【知恵の経営】ものづくり産業のモデル (1/2ページ)

2017.5.1 05:00

 □法政大学大学院政策創造研究科教授 アタックスグループ顧問・坂本光司

 スズキ機工(千葉県松戸市)というものづくり企業がある。従業員数は16人ながら、オーダーメードの各種産業用自動機械や、ユニークな多数の自社ブランド商品を設計製作する独立企業である。

 創業は1971年。現社長である鈴木豊氏の実父が製缶機械メーカーを独立して、スタートしている。

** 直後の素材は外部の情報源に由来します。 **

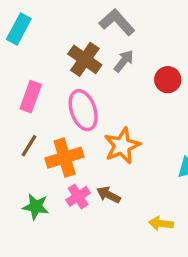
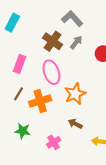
brown arrow: (109, 195) -> (75, 124), moved
pink cross: (78, 196) -> (54, 142), moved

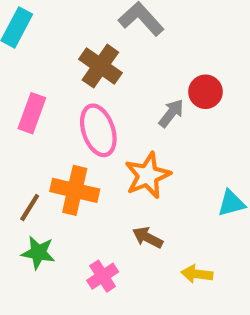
gray arrow: (76, 42) -> (171, 113), moved
brown line: (18, 94) -> (30, 208), moved
orange cross: (40, 101) -> (75, 190), turned 30

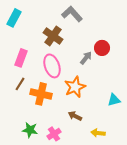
brown line: (30, 208) -> (20, 84), moved
green star: (38, 253) -> (30, 130), moved

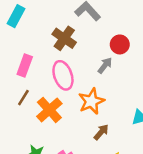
red circle: (102, 48) -> (120, 44), moved
orange cross: (41, 94) -> (49, 110), turned 35
brown arrow: (75, 116) -> (101, 132), moved, turned 104

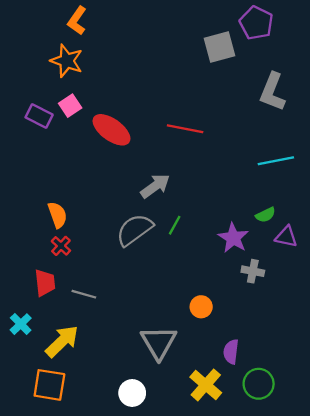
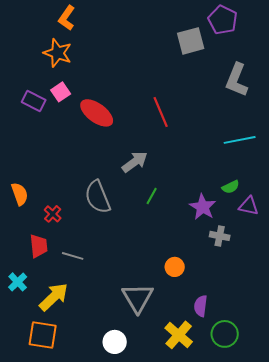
red line: (185, 129) -> (161, 112), turned 56
orange semicircle: (57, 215) -> (20, 194), moved
gray semicircle: (134, 230) -> (98, 197), moved, turned -76

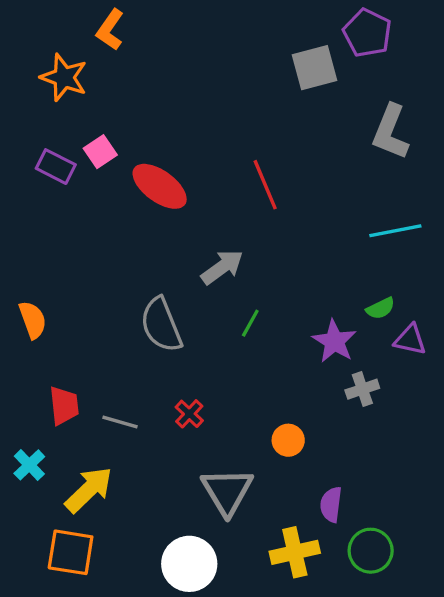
orange star: (58, 53) -> (64, 77), moved
red cross: (53, 214) -> (189, 414), moved
gray cross: (220, 236) -> (362, 389), turned -30
yellow cross: (179, 335) -> (295, 552), turned 36
white circle: (115, 342) -> (189, 564), size x1.4

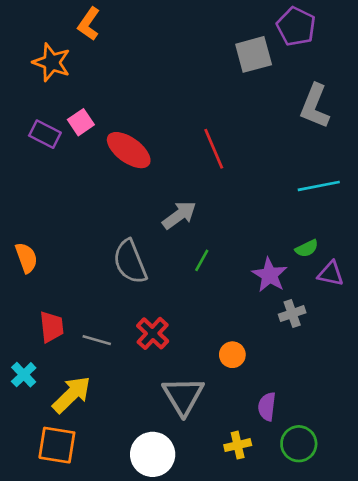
red cross: (189, 414) -> (153, 333), size x1.4
yellow cross: (295, 552) -> (238, 445), size x0.7

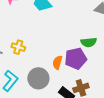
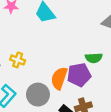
orange semicircle: (57, 62) -> (59, 78), size x1.5

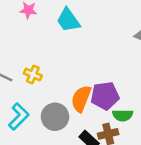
green semicircle: (94, 58) -> (123, 115), moved

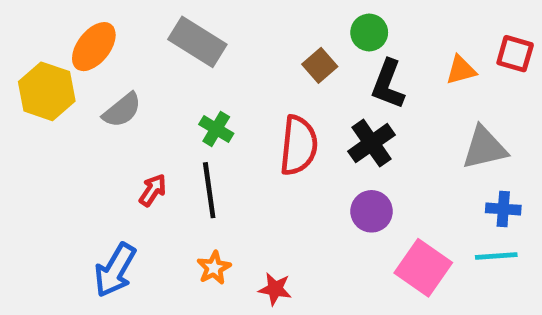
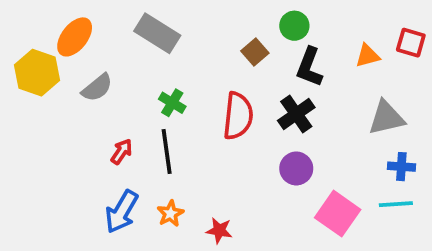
blue arrow: (115, 270) -> (122, 212), moved

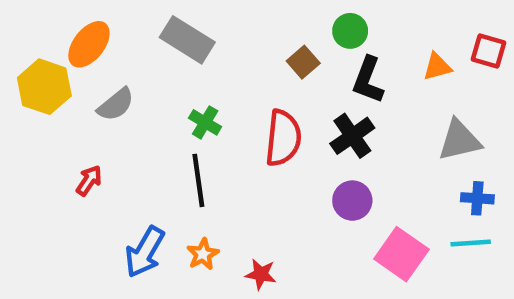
red arrow: (122, 152) -> (89, 180), moved

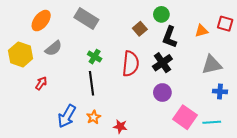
yellow hexagon: (44, 87) -> (21, 54), moved
cyan line: (471, 243) -> (212, 122), moved

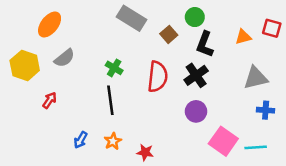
gray rectangle: (86, 18) -> (131, 18), moved
blue arrow: (67, 116) -> (81, 140), size x0.6

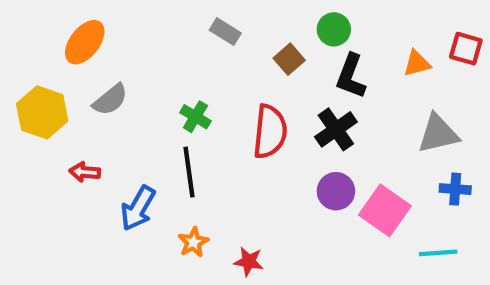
gray rectangle: (131, 18) -> (225, 32), size x0.6
red arrow: (50, 100) -> (85, 172), turned -119
blue arrow: (81, 140) -> (138, 208), moved, size x1.5
pink square: (223, 141) -> (385, 210), moved

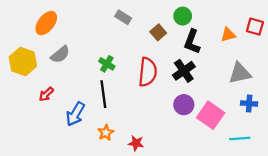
red arrow: (85, 172) -> (46, 94), turned -49

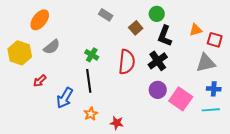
red square: (255, 27) -> (215, 40), moved
cyan line: (240, 138) -> (211, 110), moved

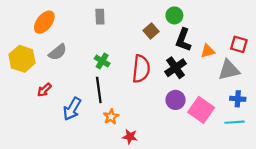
gray rectangle: (106, 15) -> (100, 17), moved, turned 56
orange triangle: (196, 30) -> (208, 51), moved
orange star: (91, 114) -> (111, 117), moved

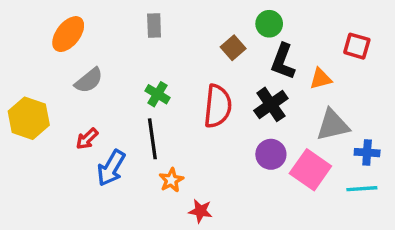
red square: (239, 44) -> (357, 46), moved
yellow hexagon: (22, 59) -> (29, 118), moved
gray triangle: (229, 70) -> (333, 125), moved
red arrow: (44, 90) -> (87, 139), moved

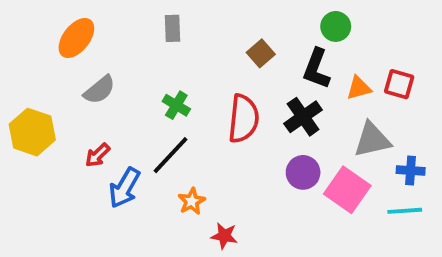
green circle: (269, 24) -> (336, 26), moved
red square: (357, 46) -> (399, 84), moved
black line: (152, 139) -> (171, 155), turned 51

 創業当社は18リットル缶を生産する製缶機械のメンテナンスを主に経営を行っていたが、バブル崩壊や缶の樹脂化・低価格化などにより、業界全体がシュリンクしていくとともに、倒産も相次ぎ、一時、同社も連鎖倒産の危機に陥ったが、請われて入社した現社長の苦労と手腕で、見事その危機を乗り越え、今や注目されるものづくり企業の1社となった。

 現社長は、前職がある大手商社の営業マンであったということもあり、受注不足を補うために新規取引先の開拓に尽力し、次から次に新しい仕事の受注に成功した。しかしながら、従来の仕事の大半が対応型商品であり、開発がらみの仕事の経験が決定的に不足していた。このため、せっかくの仕事を思うように商品化できなかった。

 人財の確保といっても、会社そのものが極めて不安定な状況であり、それをしたくても、給料の支払い能力すら不十分な状況だった。

 こうしたこともあり、鈴木社長は経済学部出身だったが、昼は営業をし、仕事が終わった夜は独学でCADや電子技術、機械工学を学んだ。苦節1年、自慢の営業力に加え、機械も電気・電子関係も設計製作できる高度複合人財に社長自身が変身したのである。

 一方、社長自身が先生となり、社内の技能者の技術者化を進めると同時に、社員重視の経営の実践を明確化し、それをとことん実行していったのである。数年後、かつての「指示待ち型企業・対応型企業」が「提案型企業・創造型企業」に変化・変貌をしていった。